**RECORDS FOR THIS TASK**
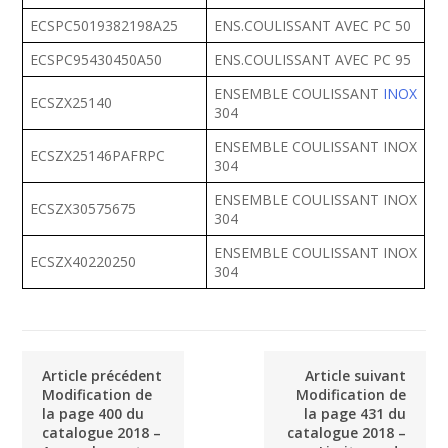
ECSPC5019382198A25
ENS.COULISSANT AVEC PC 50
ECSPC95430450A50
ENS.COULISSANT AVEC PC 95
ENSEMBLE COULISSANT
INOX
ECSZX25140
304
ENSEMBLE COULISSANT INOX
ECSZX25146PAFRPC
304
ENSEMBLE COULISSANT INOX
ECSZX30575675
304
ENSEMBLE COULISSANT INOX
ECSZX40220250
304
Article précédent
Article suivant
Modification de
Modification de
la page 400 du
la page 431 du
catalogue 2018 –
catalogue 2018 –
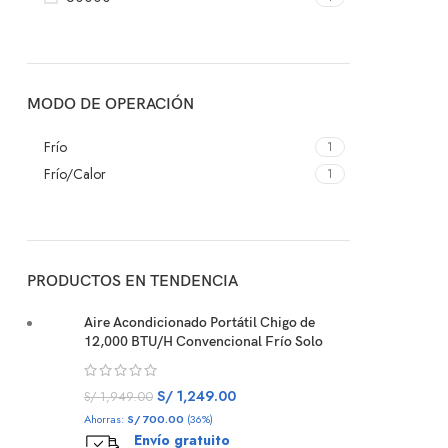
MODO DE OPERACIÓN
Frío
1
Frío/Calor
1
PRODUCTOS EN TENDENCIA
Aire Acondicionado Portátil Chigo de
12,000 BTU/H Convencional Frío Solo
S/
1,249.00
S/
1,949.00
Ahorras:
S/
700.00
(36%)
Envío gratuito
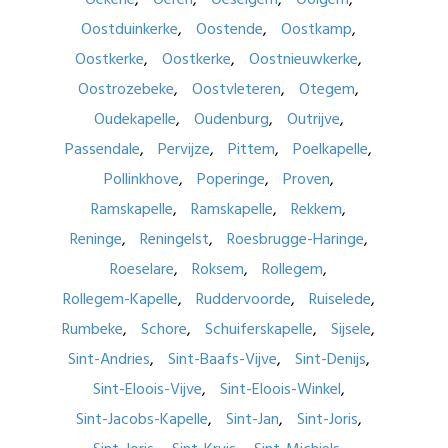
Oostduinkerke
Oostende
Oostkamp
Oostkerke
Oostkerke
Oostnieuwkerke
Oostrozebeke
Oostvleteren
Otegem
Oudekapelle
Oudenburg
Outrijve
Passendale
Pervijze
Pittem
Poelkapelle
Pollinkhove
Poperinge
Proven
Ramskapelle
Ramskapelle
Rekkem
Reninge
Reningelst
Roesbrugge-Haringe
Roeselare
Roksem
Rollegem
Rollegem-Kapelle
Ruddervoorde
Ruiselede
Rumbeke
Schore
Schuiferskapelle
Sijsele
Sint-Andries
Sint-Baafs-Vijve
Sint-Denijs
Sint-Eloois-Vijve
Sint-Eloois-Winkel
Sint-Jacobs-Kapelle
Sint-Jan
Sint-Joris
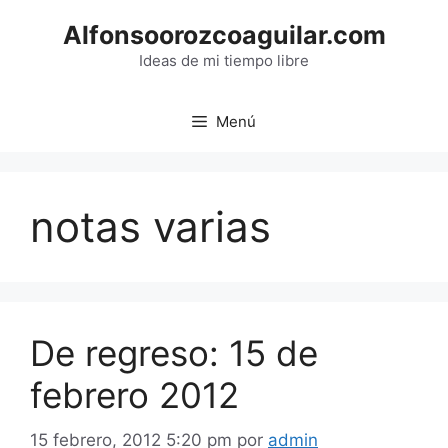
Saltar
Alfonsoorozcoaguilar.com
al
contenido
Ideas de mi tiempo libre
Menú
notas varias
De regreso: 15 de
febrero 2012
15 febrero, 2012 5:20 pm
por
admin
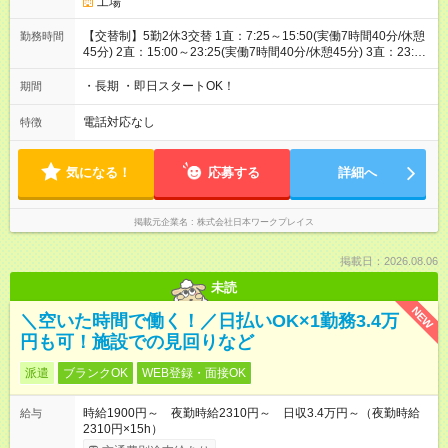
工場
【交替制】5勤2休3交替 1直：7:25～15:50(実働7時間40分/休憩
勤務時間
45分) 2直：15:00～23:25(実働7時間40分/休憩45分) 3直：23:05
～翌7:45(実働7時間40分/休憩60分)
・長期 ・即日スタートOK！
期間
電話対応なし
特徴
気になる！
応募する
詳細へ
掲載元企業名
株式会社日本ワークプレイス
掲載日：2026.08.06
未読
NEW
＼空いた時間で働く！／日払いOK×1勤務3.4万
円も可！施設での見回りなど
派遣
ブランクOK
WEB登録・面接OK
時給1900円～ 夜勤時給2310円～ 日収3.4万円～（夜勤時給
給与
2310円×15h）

**YOUR ASSIGNMENT**
Copy out the text of every item above, line for line and unchanged, leaving out the pictures.

**RESPONSE TO THE EXERCISE**
ECSPC5019382198A25
ENS.COULISSANT AVEC PC 50
ECSPC95430450A50
ENS.COULISSANT AVEC PC 95
ENSEMBLE COULISSANT
INOX
ECSZX25140
304
ENSEMBLE COULISSANT INOX
ECSZX25146PAFRPC
304
ENSEMBLE COULISSANT INOX
ECSZX30575675
304
ENSEMBLE COULISSANT INOX
ECSZX40220250
304
Article précédent
Article suivant
Modification de
Modification de
la page 400 du
la page 431 du
catalogue 2018 –
catalogue 2018 –
MODO DE OPERACIÓN
Frío
1
Frío/Calor
1
PRODUCTOS EN TENDENCIA
Aire Acondicionado Portátil Chigo de
12,000 BTU/H Convencional Frío Solo
S/
1,249.00
S/
1,949.00
Ahorras:
S/
700.00
(36%)
Envío gratuito
Oostduinkerke
Oostende
Oostkamp
Oostkerke
Oostkerke
Oostnieuwkerke
Oostrozebeke
Oostvleteren
Otegem
Oudekapelle
Oudenburg
Outrijve
Passendale
Pervijze
Pittem
Poelkapelle
Pollinkhove
Poperinge
Proven
Ramskapelle
Ramskapelle
Rekkem
Reninge
Reningelst
Roesbrugge-Haringe
Roeselare
Roksem
Rollegem
Rollegem-Kapelle
Ruddervoorde
Ruiselede
Rumbeke
Schore
Schuiferskapelle
Sijsele
Sint-Andries
Sint-Baafs-Vijve
Sint-Denijs
Sint-Eloois-Vijve
Sint-Eloois-Winkel
Sint-Jacobs-Kapelle
Sint-Jan
Sint-Joris
Saltar
Alfonsoorozcoaguilar.com
al
contenido
Ideas de mi tiempo libre
Menú
notas varias
De regreso: 15 de
febrero 2012
15 febrero, 2012 5:20 pm
por
admin
工場
【交替制】5勤2休3交替 1直：7:25～15:50(実働7時間40分/休憩
勤務時間
45分) 2直：15:00～23:25(実働7時間40分/休憩45分) 3直：23:05
～翌7:45(実働7時間40分/休憩60分)
・長期 ・即日スタートOK！
期間
電話対応なし
特徴
気になる！
応募する
詳細へ
掲載元企業名
株式会社日本ワークプレイス
掲載日：2026.08.06
未読
NEW
＼空いた時間で働く！／日払いOK×1勤務3.4万
円も可！施設での見回りなど
派遣
ブランクOK
WEB登録・面接OK
時給1900円～ 夜勤時給2310円～ 日収3.4万円～（夜勤時給
給与
2310円×15h）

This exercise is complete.